Data for review:

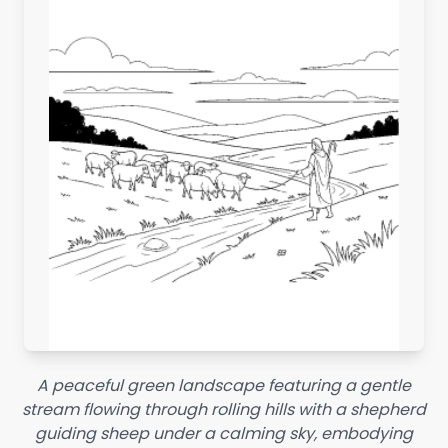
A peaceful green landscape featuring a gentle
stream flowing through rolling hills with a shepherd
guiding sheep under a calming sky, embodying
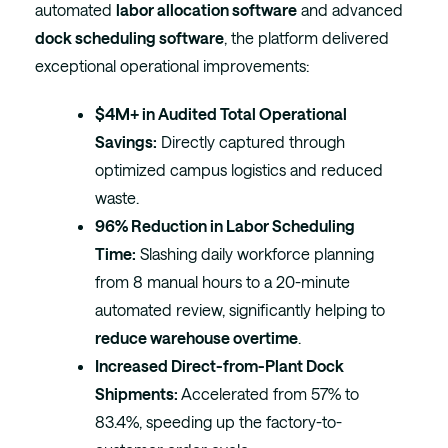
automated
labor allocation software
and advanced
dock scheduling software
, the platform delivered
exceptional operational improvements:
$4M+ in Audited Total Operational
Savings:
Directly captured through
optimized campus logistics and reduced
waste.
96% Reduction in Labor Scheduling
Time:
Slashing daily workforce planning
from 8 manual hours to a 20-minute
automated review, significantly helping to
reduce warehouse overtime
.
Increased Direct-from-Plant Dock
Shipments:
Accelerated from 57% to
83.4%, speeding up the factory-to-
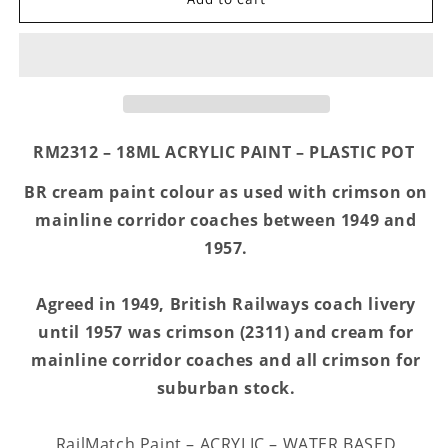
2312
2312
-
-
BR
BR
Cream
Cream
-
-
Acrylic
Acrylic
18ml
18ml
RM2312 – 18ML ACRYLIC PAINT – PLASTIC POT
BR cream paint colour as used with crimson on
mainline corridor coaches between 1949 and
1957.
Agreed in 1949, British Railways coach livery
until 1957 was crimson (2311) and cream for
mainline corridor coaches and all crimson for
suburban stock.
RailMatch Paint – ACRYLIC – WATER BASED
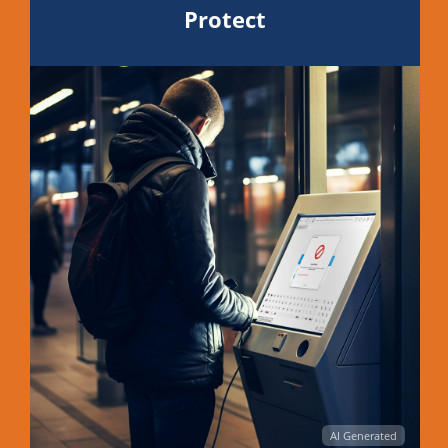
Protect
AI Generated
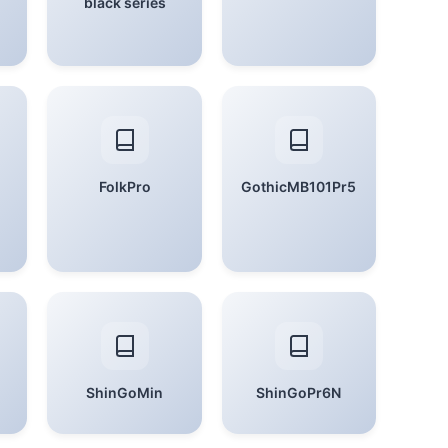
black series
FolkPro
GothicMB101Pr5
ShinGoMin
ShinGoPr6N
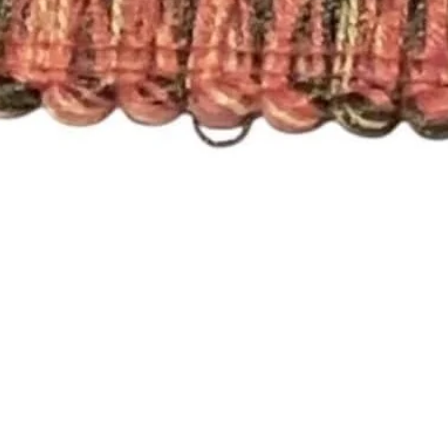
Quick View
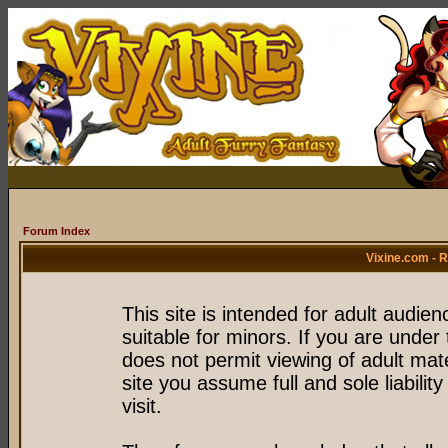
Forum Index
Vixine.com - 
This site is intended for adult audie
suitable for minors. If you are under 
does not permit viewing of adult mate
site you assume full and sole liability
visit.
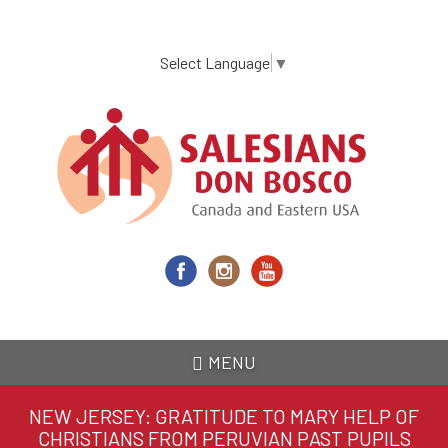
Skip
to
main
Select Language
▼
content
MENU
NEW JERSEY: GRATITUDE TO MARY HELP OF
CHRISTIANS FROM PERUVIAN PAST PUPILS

How to complete this task: Reproduce, word for word, everything in the listing above except the pictures.

Your solution:
A peaceful green landscape featuring a gentle
stream flowing through rolling hills with a shepherd
guiding sheep under a calming sky, embodying
automated
labor allocation software
and advanced
dock scheduling software
, the platform delivered
exceptional operational improvements:
$4M+ in Audited Total Operational
Savings:
Directly captured through
optimized campus logistics and reduced
waste.
96% Reduction in Labor Scheduling
Time:
Slashing daily workforce planning
from 8 manual hours to a 20-minute
automated review, significantly helping to
reduce warehouse overtime
.
Increased Direct-from-Plant Dock
Shipments:
Accelerated from 57% to
83.4%, speeding up the factory-to-
2312
2312
-
-
BR
BR
Cream
Cream
-
-
Acrylic
Acrylic
18ml
18ml
RM2312 – 18ML ACRYLIC PAINT – PLASTIC POT
BR cream paint colour as used with crimson on
mainline corridor coaches between 1949 and
1957.
Agreed in 1949, British Railways coach livery
until 1957 was crimson (2311) and cream for
mainline corridor coaches and all crimson for
suburban stock.
RailMatch Paint – ACRYLIC – WATER BASED
Protect
AI Generated
black series
FolkPro
GothicMB101Pr5
ShinGoMin
ShinGoPr6N
Quick View
Forum Index
Vixine.com - 
This site is intended for adult audie
suitable for minors. If you are under 
does not permit viewing of adult mate
site you assume full and sole liability
visit.
Skip
to
main
Select Language
▼
content
MENU
NEW JERSEY: GRATITUDE TO MARY HELP OF
CHRISTIANS FROM PERUVIAN PAST PUPILS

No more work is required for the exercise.